I got in the car to go home, and immediately grabbed a cell phone and called my parents. My mom answered, and at this point I yelled, “WHAT THE HELL HAPPENED?” And she was still very distraught and she passed the phone to my dad who explained to me that terrorists had hijacked 4 planes, and they had sent 2 into the World Trade Center in NYC, 1 into the Pentagon, and 1 had crashed in Pennsylvania. I asked him if he was ok, if they were safe, and they said they were. Then I got home. I hopped as fast as I could to my room, turned on my 19” box TV, and that was the first time I saw the carnage. I saw what was left of the WTC, and replays of the planes hitting the towers. I remember it was as if time stood still. Its impossible to be a worldly 12 year old; to be able to comprehend what you were seeing. Hell, most 50, 60, and 70 year-olds couldn’t comprehend it. 

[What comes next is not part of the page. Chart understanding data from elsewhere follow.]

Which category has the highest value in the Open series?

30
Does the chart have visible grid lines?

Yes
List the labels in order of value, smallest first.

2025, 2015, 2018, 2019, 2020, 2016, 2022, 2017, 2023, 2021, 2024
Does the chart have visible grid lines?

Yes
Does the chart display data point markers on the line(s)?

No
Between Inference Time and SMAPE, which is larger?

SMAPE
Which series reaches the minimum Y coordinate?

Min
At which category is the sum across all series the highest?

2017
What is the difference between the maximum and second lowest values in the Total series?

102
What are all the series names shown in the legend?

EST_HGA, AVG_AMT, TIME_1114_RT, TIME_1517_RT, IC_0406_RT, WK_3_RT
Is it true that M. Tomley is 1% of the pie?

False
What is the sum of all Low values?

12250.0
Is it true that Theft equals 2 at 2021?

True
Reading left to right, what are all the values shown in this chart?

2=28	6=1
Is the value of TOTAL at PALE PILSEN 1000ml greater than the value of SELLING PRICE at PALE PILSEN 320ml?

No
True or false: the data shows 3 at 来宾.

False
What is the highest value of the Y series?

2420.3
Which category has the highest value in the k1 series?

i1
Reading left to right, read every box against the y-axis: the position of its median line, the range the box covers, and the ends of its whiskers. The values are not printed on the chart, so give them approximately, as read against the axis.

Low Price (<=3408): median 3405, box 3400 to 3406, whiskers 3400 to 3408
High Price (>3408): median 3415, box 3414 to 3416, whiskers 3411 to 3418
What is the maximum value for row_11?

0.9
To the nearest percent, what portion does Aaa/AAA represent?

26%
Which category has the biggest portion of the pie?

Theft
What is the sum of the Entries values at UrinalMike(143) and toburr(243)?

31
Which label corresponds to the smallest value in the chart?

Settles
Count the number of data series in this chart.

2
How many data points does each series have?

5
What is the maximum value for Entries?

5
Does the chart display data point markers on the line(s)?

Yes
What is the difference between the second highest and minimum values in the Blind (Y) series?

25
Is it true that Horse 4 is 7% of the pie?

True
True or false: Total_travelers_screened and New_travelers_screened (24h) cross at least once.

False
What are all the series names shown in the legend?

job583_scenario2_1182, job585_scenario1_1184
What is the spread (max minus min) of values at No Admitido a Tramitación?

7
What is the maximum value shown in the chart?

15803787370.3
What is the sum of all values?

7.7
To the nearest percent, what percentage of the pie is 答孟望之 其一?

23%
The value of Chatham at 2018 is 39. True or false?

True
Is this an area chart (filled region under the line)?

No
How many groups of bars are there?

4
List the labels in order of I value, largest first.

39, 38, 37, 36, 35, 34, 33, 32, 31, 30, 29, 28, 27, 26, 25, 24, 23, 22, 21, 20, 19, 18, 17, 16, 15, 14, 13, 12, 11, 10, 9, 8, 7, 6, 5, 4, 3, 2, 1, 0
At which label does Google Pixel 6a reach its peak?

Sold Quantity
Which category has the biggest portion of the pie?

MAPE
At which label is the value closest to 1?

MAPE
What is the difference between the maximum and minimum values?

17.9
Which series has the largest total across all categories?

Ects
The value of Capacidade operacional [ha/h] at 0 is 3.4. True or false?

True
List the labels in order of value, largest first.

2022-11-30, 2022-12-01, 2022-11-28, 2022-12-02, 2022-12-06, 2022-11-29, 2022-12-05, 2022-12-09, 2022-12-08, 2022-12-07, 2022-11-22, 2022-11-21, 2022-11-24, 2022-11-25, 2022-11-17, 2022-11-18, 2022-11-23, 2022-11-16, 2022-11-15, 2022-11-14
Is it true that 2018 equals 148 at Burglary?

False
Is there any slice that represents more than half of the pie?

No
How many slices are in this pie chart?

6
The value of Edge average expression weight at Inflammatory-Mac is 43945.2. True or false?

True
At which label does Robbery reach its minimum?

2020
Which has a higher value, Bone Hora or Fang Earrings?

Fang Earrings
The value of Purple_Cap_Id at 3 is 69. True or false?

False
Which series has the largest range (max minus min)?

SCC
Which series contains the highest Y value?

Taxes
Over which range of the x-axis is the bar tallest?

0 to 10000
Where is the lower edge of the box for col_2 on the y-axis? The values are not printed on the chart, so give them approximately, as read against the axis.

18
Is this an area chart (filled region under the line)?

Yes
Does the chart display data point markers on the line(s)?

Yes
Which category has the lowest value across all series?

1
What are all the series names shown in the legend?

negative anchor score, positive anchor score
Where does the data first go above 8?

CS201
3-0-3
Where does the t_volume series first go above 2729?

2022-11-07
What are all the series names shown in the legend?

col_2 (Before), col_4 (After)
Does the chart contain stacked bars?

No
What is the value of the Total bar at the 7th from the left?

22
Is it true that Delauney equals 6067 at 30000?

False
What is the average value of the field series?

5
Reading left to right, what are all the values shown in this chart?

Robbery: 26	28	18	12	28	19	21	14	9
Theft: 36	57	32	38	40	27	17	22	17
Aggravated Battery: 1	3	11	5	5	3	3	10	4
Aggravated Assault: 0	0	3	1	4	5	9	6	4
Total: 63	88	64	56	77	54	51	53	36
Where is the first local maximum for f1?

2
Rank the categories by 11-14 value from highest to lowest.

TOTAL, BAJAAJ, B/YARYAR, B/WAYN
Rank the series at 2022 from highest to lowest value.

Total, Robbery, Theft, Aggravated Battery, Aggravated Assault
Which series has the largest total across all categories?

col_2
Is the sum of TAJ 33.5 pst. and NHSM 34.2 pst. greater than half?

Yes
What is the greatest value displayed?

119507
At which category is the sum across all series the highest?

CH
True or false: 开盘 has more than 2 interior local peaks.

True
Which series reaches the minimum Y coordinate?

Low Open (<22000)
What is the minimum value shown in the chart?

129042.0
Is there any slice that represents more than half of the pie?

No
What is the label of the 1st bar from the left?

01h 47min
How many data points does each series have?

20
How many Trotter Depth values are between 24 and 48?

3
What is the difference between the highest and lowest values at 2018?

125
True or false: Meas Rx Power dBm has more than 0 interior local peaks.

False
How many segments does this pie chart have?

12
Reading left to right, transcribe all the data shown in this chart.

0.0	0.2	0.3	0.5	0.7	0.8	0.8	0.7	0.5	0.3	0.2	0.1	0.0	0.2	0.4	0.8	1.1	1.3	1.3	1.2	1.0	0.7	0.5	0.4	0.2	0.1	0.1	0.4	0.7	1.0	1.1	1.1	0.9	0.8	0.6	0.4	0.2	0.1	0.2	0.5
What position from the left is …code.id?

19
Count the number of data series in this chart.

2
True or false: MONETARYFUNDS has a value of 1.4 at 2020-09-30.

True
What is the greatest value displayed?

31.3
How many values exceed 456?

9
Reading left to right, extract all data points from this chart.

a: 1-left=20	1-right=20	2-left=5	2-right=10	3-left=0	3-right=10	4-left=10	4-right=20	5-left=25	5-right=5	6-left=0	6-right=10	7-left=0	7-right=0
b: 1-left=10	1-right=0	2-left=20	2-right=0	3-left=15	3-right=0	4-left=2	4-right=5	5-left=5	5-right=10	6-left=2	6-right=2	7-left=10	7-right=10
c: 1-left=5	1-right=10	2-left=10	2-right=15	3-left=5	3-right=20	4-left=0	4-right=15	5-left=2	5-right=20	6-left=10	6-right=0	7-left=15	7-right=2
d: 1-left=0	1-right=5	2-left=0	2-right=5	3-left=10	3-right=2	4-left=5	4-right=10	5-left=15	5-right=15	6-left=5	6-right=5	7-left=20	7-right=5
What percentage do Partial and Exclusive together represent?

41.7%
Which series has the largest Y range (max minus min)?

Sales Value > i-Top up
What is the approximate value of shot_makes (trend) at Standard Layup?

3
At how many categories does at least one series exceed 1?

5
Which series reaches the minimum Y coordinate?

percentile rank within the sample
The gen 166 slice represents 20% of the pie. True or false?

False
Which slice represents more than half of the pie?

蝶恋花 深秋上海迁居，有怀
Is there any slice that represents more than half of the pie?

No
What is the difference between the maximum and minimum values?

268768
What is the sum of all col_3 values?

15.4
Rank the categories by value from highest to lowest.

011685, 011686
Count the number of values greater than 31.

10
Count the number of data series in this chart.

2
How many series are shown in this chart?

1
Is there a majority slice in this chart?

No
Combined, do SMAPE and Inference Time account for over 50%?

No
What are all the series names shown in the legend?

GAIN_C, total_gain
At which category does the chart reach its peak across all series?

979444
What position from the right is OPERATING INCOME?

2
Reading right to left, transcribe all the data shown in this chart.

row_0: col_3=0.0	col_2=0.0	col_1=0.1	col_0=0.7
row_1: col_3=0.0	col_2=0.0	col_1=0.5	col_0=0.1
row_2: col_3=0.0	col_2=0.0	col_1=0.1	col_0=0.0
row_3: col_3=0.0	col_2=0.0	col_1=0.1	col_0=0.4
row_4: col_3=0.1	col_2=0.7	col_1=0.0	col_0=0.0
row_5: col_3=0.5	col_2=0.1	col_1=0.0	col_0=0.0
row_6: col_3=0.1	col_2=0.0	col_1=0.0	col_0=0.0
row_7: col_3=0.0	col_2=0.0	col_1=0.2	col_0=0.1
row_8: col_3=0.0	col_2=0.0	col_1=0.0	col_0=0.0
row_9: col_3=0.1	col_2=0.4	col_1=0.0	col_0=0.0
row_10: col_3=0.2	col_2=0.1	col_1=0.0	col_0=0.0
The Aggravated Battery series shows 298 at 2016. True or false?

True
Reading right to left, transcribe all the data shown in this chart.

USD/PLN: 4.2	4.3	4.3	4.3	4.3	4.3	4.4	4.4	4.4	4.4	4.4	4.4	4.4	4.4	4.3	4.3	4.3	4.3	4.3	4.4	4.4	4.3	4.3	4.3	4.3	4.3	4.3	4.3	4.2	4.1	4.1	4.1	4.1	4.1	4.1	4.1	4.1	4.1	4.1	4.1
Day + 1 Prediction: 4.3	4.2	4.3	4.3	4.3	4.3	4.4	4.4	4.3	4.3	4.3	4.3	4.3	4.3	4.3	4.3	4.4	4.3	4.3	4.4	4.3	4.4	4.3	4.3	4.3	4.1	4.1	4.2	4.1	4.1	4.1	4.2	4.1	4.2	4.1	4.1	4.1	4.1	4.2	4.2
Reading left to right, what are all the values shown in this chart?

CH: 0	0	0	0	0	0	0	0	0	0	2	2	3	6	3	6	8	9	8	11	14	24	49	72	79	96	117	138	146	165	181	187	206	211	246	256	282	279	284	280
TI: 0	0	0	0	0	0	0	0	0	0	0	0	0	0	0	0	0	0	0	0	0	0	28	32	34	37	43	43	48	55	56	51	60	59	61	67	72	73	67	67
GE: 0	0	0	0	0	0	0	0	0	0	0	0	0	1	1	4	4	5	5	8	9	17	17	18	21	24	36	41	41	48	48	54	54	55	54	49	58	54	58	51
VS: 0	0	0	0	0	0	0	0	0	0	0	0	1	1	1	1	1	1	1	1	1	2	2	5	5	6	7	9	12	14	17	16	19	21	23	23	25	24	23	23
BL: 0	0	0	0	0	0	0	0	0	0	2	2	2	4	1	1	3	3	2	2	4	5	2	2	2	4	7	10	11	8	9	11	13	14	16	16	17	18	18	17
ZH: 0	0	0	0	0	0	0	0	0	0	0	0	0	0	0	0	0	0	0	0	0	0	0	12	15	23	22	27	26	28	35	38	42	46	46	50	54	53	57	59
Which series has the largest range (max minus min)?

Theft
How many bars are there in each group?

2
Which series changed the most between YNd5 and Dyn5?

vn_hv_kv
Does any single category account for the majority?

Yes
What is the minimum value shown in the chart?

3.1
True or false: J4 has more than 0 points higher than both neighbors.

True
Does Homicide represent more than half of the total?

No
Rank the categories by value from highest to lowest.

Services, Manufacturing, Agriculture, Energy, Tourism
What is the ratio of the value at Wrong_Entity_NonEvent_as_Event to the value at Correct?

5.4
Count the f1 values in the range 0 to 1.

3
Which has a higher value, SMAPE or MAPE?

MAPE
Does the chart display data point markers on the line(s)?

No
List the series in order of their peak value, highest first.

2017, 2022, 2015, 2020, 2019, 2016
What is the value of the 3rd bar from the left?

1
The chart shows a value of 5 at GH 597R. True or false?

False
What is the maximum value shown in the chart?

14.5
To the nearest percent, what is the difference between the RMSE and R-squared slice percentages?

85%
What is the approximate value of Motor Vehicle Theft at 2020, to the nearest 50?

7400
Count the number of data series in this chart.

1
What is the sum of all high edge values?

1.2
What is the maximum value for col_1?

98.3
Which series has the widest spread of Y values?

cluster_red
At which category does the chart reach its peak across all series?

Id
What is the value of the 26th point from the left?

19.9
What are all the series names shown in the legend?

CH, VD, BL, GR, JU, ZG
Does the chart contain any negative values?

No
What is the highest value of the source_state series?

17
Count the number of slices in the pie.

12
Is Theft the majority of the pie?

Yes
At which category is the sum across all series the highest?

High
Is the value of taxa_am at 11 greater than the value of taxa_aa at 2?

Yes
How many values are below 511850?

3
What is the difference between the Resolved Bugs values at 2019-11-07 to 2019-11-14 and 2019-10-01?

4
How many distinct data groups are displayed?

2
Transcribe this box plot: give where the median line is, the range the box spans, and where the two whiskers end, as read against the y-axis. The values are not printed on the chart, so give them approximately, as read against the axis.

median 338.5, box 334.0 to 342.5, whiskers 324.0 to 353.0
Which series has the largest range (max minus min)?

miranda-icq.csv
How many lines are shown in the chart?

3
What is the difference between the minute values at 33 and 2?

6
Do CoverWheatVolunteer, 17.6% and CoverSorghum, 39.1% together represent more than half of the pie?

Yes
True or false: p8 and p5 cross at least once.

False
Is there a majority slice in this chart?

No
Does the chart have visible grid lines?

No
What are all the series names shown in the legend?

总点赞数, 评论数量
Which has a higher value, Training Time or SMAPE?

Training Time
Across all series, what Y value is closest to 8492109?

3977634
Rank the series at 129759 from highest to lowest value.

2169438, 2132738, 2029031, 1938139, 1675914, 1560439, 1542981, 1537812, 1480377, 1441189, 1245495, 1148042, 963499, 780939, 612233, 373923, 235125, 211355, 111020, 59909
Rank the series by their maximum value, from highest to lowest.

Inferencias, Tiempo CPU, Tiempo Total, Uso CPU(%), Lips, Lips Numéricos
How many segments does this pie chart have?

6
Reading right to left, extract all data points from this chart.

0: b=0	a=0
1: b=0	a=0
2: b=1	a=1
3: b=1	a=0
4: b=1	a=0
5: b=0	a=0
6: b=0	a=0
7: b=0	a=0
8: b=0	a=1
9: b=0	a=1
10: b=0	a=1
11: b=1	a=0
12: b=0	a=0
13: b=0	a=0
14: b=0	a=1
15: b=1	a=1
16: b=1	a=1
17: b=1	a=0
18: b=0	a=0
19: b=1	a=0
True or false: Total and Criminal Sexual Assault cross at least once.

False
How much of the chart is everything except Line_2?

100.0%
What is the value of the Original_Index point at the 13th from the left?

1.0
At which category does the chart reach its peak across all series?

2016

Charles Krauthammer has said that the 90s, after the dissolution of the USSR, was really a break from history. There were no “major” conflicts or events. There was Desert Storm, Bosnia, Oslo,Rwanda, Oklahoma City, Kosovo, Clinton’s impeachment. There was economic prosperity around the world, save for Japan. When I say “major”, I mean nothing to fundamentally reshape the country. Then, as my age group was entering the time when we would get a sense of what was going on in the world around us, we were thrust into a war that has not only defined our first few years of cognizance, but may come to define our lifetimes. One day, when my children are old enough to comprehend the gravity of the events, I will tell them this:

“One September morning, 19 cowardly men successfully attacked the United States. They ended a lot of innocent lives, and caused unbelievable destruction. They attacked us because they hated us, because of our understanding of commerce, and because of the growing level of promiscuity in the country, and because of the concept of globalization, and the western ideals that we were spreading, and they hated so many of the Judeo-Christian values at the core of the existence of so many citizens in this country.

And you know what? They failed, because America went on. We still went out and spent money, and watched movies, and went to sporting events, and traveled, and went to concerts. We walked, not in fear of another attack, but with a sense of unitedness. A patriotism that grew so remarkably strong in those weeks after the attack. We walked knowing our country was resilient, and that we would not cower in fear, but bring justice to those who ended so many innocent lives. We would fight to defend our way of life and the freedoms we hold so dear.

And nearly ten years after the attack, those same people who danced in the street at the news that Usama Bin Laden had attacked the United States, were dying in the streets, fighting for our way of life. Fighting for the same freedoms that they cheered the attempted destruction of that fateful September morning. And we didn’t say, ‘Tough shit. You’re on your own.’ No, we supported them, and we even went in to help, because those are the values that we instill in this country. We never seized land. We didn’t install a puppet government. In some ways we succeeded, and in some we failed. The strategy was far from perfect, but what we need to remember is that a lot of good people lost their lives making sure that Americans could sleep soundly, trying to make the world a better place, and making sure we could continue bickering about how to make this country a better place. And we didn’t always get it right, but we did the best we could.” 

As we remember the victims, first responders and soldiers who lost their lives in the wreckage and aftermath of 9/11, I want to say that my prayers today are with the family members of the brave members of United 93, if not for whose bravery, my parents might not be alive today.